The solution is as obvious as it is simple: in addition to the customer orders, all (!) internal department tasks are also displayed on the same board. The department management makes clear priority decisions as to which strategic initiative should be implemented next. To avoid overloading the team with the typically high number of customer requests and ideas for optimizing the department, the department management also uses the WIP limits: they give clear signals as to whether the team is allowed to actively work on another topic.

By including subject area topics on the KANBAN Board, several good things happen:

1. the work to advance the specialty comes out of anonymity and becomes TRANSPARENT to all.

2. optimization topics are included in the workload consideration and are therefore no longer “ON-TOP”.

3. these topics have a clearly named priority and are therefore IMPORTANT.

All this leads to these topics being perceived as more valuable and worthwhile in the eyes of the specialist area employees. This, in turn, leads to a significantly higher level of commitment – as soon as a specialist area topic is in active processing, it is completed with identical focus as is expected of the team in customer orders.

der agile coach

Well connected: 3 ways lead to the board.

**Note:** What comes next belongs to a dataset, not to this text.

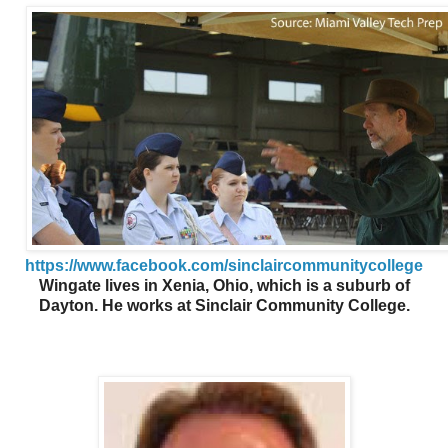
https://www.facebook.com/sinclaircommunitycollege
Wingate lives in Xenia, Ohio, which is a suburb of
Dayton. He works at Sinclair Community College.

So how does the work get onto the board?

Depending on the organization of the company, three ways are possible, often in combination. Regardless of the chosen path, the visualization of work must NOT lead to double-entry bookkeeping – the work is visualized where it is done.

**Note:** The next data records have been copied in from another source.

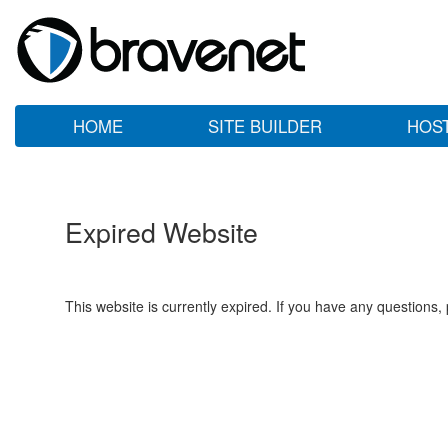
HOME
SITE BUILDER
HOS
Expired Website
This website is currently expired. If you have any questions,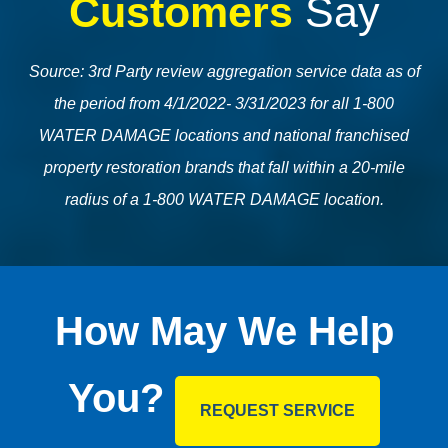
Customers
Say
Source: 3rd Party review aggregation service data as of
the period from 4/1/2022- 3/31/2023 for all 1-800
WATER DAMAGE locations and national franchised
property restoration brands that fall within a 20-mile
radius of a 1-800 WATER DAMAGE location.
How May We Help
You?
REQUEST SERVICE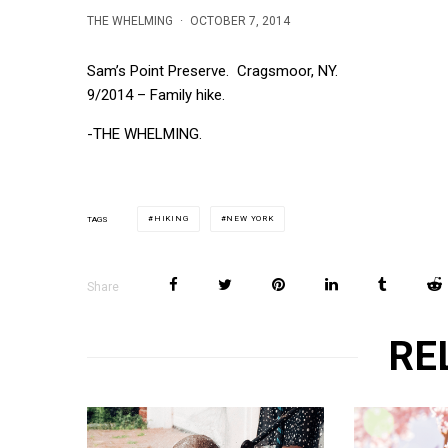
THE WHELMING
·
OCTOBER 7, 2014
Sam’s Point Preserve. Cragsmoor, NY.
9/2014 – Family hike.
-THE WHELMING.
HIKING
NEW YORK
TAGS
Share
RE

Mitglied im KERNTEAM: ist der Fachbereich durch ein Fulltime-Mitglied (A oder C Profil) im Kernteam des AGILEN Teams repräsentiert, werden dessen Ziele und Aufgaben auf den Boards des Projektteams geplant und visualisiert. Auf dem KANBAN Board im Fachbereich reicht eine Stellvertreterkarte des Projektes in seiner aktuellen Phase, um alle Kollegen zu informieren und, falls erforderlich, um Hilfe zu bitten.

Member of the ENLARGED TEAM: if the department is represented by a support member (B or D profile) in the AGILE team, the department member takes his goals and tasks from the planning of the AGILE project and visualizes them on the KANBAN board of the department. There, all tasks of all projects are processed together.

DIRECT REQUESTS FROM DEPARTMENT MANAGERS: customers, often in the person of the project manager, pass their requests and orders directly to the department manager, who then distributes them to the employees. This case, which is still often found in practice, is not optimal from our point of view and must be changed without fail, as it harbors the following dangers:

1. MISJUDGEMENTS: the tasks must be understood in terms of content. This inevitably requires deep technical penetration by the manager and often leads to misjudgments: the manager estimates assignments too optimistically and does not realize it because he or she trusts in his or her individual assessment.

2. MICRO-MANAGEMENT: the manager coordinates all issues like a puppeteer – employees fall into passivity and processes are not questioned or optimized by the team.

3. BOTTLENECK: Since everything runs through the manager, the manager is inevitably a bottleneck and thus prevents the specialist area from growing and entering a FLOW.

4. NO PERSONAL GROWTH: employees cannot grow because all responsibility is “often unconsciously” assumed only by the manager.